Whether you’re a novice gardener or lifelong green thumb, you’ve undoubtedly learned that gardening requires dedicated upkeep. But as someone who loves to garden—and help others do the same—I’m always on the lookout for easier ways to get better results. If you’re interested in ways to make your garden successful with less effort, here are some tips to try this summer.
First, choose the right plants to fit your needs. If you’re planting mostly in sun or shade, realize you’ll need to select appropriate plants for the sun exposure they’ll have. Or if you regularly forget to water or your planters aren’t easily accessed with water, choose drought-tolerant flowers that don’t need a lot of care. For instance, one of the most low-maintenance flowers available is also one of the most versatile: fibrous-rooted (or wax-leaf) begonias. Full sun to full shade, these hardy plants require minimal water and little care—and they’ll look great all the way until frost.
Secondly, choose plants that continue to bloom freely through summer without the need to deadhead. One of my all-time favorites for containers, hanging baskets and even in the ground is calibrachoa, or million bells. Available in a plethora of colors, these miniature petunia-like flowers require no deadheading to keep blooming all summer.
Two of my favorite colors that have come out in recent years are Superbells Lemon Slice and Grape Punch. From a distance, Lemon Slice appears a soft yellow, but up close it has a vibrant, bright yellow flower with prominent white stripes. Grape Punch also has a two-tone appearance, but with a deep purple center on each bloom ringed with a lighter shade of lavender. If you’re looking for that extra something to make your containers pop, either of these calibrachoa are an easy way to add color with minimal care.
Third, understand that while very few plants will grow and flourish without fertilizing, feeding your plants doesn’t have to be difficult. Slow-release fertilizers are great for shrubs and perennials, but for high-powered bloomers like summer annuals, a water-soluble fertilizer supplies nutrients much faster and will keep your plants growing and blooming strong throughout the season.

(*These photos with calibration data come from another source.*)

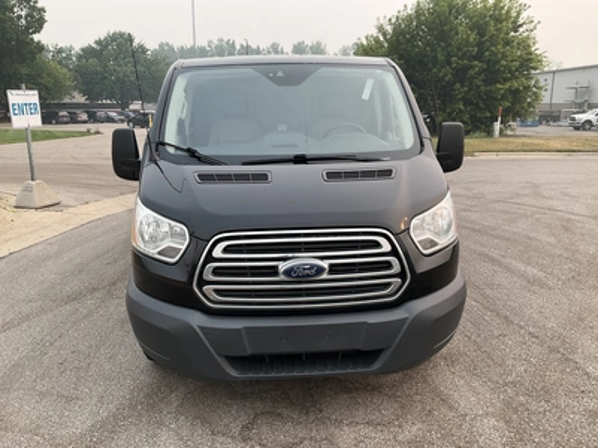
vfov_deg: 48.2
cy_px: 224
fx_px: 501
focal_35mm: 29
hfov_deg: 61.7
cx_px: 299
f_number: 1.8
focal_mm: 3
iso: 25
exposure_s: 1/370
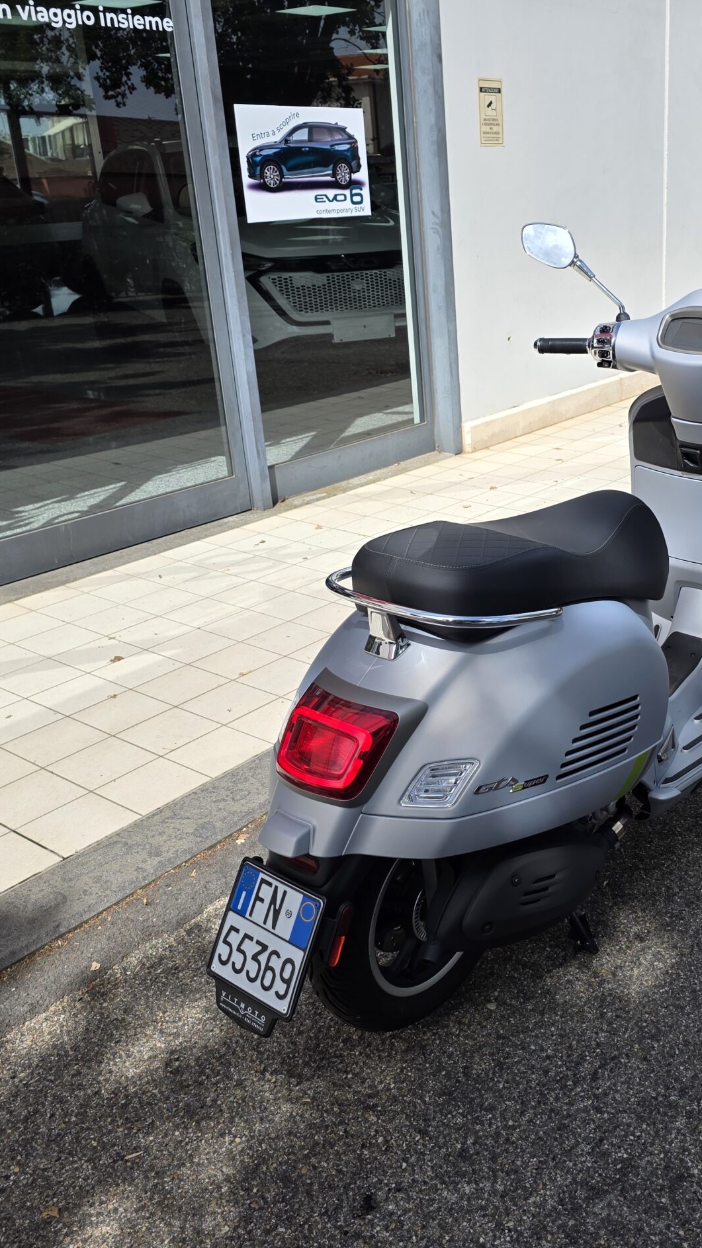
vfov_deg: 58.0
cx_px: 528
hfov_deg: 33.9
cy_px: 617
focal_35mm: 34
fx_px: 1125
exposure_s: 1/4333
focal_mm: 6.3
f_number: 1.7
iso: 80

Fertilizing with a water-soluble plant food can be a daunting task, however, especially if you have lots of flowers or containers around the house. Who wants to mix a dozen watering cans of fertilizer once a week when you can just drag the hose around and give them plain ol’ water instead?
To get great results from feeding weekly without the need to mix all those batches of fertilizer, I rely on a simple, age-old tool: a fertilizer siphon. This basic contraption attaches to my outdoor faucet between the faucet and my garden hose. A small feeder tube draws concentrated fertilizer solution from a bucket set next to the faucet and adds just the right amount of plant food right into the hose—and voilà, I can drag the hose around and still feed my plants at the same time.
An alternative to the siphon is a hose-end fertilizer sprayer, but until now, most sprayers applied fertilizer unevenly, starting with a high dose of plant food and slowly watering it down as you sprayed. A new sprayer, though, solves that problem by creating a fertilizer solution and applying it evenly through the duration of your feeding. The Exact Mix sprayer, made by JR Peters, is an easy way to feed as you water—and you’ll know that all your plants are getting the right dose of fertilizer.
Although gardening is work, it doesn’t have to be difficult, and with the right knowledge and proper tools, you too can achieve gardening success with minimal effort this summer.